DOCUMENT SEGMENT:
────

The Replacement Level Question
On/off differential implicitly compares a player to their backup—whoever plays when they sit. This creates interpretive challenges:
Scenario A: Star player with terrible backup - Net Rating On: +8.0 - Net Rating Off: -10.0 - On/Off: +18.0
Scenario B: Star player with solid backup - Net Rating On: +8.0 - Net Rating Off: +2.0 - On/Off: +6.0
The player in Scenario A appears three times more valuable by on/off differential, but both might be equally talented. The difference is backup quality.
10.4 Lineup Analysis Basics
Why Analyze Lineups?
Individual on/off analysis treats players in isolation, but basketball is fundamentally about combinations. Lineup analysis examines how specific five-player groups perform together.
Five-Man Lineup Data
For any five-player combination that shares the court, we can calculate:
- Minutes played together
- Points scored and allowed
- Net rating
- Offensive/defensive efficiency
- Individual statistics within the lineup
The Combinatorial Challenge
With a 15-man roster, the number of possible five-player combinations is:
$$\binom{15}{5} = \frac{15!}{5!(15-5)!} = 3,003$$
In practice, most teams use far fewer combinations with significant minutes. A typical NBA team might have: - 10-15 lineups with 100+ minutes - 30-50 lineups with 50+ minutes - 100+ lineups with any recorded time
Identifying Key Lineups
def analyze_lineups(lineup_data, min_minutes=100):
"""

────

PROBLEM 1: Output the records word for word, from the first line of the records through the line with "green arrow: rotated 6 degrees clockwise", including both ends.

PROVIDED MATERIAL:
────

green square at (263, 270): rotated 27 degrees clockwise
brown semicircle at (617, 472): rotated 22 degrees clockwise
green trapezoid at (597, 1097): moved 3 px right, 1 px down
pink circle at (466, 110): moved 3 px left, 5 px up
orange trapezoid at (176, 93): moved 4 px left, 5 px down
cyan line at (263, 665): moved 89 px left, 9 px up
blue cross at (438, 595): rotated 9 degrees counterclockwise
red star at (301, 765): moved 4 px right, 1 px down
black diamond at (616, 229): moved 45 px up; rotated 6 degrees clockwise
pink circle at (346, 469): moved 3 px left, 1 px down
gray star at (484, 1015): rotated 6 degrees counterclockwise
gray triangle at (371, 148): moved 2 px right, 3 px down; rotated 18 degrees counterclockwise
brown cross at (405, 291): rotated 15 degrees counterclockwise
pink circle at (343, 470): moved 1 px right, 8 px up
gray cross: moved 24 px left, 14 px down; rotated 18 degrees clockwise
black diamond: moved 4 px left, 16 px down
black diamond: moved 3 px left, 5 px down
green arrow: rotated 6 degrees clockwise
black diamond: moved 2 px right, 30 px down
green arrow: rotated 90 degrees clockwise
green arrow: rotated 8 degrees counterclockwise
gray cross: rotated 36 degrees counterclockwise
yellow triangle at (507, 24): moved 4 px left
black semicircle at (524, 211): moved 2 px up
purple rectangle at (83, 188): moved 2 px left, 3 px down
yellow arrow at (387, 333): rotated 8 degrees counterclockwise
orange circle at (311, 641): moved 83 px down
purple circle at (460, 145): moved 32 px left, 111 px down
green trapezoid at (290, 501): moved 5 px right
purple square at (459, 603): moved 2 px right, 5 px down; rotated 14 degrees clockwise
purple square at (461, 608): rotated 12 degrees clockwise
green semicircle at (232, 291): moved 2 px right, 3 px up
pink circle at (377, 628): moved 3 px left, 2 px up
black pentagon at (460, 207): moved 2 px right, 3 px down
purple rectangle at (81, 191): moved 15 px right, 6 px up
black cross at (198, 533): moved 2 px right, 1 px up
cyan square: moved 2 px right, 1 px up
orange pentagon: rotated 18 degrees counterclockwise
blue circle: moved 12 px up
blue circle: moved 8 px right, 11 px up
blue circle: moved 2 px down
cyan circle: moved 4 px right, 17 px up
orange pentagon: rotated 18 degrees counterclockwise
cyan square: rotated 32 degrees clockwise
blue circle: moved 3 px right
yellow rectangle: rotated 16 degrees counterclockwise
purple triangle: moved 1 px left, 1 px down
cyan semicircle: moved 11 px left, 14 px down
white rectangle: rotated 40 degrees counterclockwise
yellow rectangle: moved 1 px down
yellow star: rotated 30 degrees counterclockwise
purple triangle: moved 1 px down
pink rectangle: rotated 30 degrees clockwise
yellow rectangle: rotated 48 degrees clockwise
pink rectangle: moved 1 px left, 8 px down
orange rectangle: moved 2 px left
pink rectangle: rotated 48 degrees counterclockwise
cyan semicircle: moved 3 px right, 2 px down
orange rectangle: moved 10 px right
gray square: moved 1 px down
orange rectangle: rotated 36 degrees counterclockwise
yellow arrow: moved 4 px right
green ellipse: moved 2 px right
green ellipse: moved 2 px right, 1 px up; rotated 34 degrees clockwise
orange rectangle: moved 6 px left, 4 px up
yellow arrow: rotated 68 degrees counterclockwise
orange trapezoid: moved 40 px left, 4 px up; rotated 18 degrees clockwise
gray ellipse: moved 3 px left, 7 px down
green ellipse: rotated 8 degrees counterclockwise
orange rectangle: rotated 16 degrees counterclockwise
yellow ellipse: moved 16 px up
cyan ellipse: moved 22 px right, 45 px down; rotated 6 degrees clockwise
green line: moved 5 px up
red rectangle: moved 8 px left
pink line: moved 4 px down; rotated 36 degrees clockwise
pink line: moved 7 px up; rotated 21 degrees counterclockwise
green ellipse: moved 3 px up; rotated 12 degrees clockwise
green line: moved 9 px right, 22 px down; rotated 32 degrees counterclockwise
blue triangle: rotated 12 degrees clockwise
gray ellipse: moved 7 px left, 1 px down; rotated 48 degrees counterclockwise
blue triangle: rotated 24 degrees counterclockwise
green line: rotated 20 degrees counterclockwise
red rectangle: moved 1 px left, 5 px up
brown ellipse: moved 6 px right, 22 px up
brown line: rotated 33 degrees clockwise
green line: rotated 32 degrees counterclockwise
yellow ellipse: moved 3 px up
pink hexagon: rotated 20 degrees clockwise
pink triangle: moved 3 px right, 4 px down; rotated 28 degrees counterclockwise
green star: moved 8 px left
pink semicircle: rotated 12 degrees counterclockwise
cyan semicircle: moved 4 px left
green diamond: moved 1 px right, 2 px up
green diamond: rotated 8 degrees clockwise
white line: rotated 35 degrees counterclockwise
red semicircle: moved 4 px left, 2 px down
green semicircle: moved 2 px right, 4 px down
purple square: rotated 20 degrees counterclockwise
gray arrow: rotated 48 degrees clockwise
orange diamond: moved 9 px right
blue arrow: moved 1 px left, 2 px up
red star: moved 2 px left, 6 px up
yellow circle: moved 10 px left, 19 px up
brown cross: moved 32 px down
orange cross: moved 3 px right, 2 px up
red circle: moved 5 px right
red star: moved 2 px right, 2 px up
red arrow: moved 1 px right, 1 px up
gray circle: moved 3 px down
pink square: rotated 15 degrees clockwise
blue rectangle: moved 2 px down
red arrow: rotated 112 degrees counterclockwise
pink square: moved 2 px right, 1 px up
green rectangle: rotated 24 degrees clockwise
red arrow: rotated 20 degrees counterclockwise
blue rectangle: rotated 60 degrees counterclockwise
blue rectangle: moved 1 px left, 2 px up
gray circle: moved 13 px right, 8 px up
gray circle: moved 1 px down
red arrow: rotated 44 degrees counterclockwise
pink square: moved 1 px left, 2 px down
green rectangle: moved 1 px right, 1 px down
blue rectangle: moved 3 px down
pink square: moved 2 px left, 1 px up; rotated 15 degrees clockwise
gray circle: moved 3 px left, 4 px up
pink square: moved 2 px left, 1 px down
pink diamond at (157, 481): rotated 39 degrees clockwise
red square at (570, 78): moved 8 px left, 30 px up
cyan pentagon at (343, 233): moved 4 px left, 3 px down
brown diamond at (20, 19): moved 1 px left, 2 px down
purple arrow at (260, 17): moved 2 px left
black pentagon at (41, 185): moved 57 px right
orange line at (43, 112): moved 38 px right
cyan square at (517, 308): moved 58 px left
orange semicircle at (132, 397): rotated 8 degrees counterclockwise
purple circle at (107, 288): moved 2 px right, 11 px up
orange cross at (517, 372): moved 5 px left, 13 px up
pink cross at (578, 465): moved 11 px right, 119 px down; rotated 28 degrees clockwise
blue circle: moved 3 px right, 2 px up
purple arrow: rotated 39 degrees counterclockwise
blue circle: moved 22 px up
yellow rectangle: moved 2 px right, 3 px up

────

PROBLEM 2: From the passage on lineup analysis, return the words from "10.4 Lineup Analysis" to "groups perform together." without altering any character.

TASK ANSWER 1:
green square at (263, 270): rotated 27 degrees clockwise
brown semicircle at (617, 472): rotated 22 degrees clockwise
green trapezoid at (597, 1097): moved 3 px right, 1 px down
pink circle at (466, 110): moved 3 px left, 5 px up
orange trapezoid at (176, 93): moved 4 px left, 5 px down
cyan line at (263, 665): moved 89 px left, 9 px up
blue cross at (438, 595): rotated 9 degrees counterclockwise
red star at (301, 765): moved 4 px right, 1 px down
black diamond at (616, 229): moved 45 px up; rotated 6 degrees clockwise
pink circle at (346, 469): moved 3 px left, 1 px down
gray star at (484, 1015): rotated 6 degrees counterclockwise
gray triangle at (371, 148): moved 2 px right, 3 px down; rotated 18 degrees counterclockwise
brown cross at (405, 291): rotated 15 degrees counterclockwise
pink circle at (343, 470): moved 1 px right, 8 px up
gray cross: moved 24 px left, 14 px down; rotated 18 degrees clockwise
black diamond: moved 4 px left, 16 px down
black diamond: moved 3 px left, 5 px down
green arrow: rotated 6 degrees clockwise

TASK ANSWER 2:
10.4 Lineup Analysis Basics
Why Analyze Lineups?
Individual on/off analysis treats players in isolation, but basketball is fundamentally about combinations. Lineup analysis examines how specific five-player groups perform together.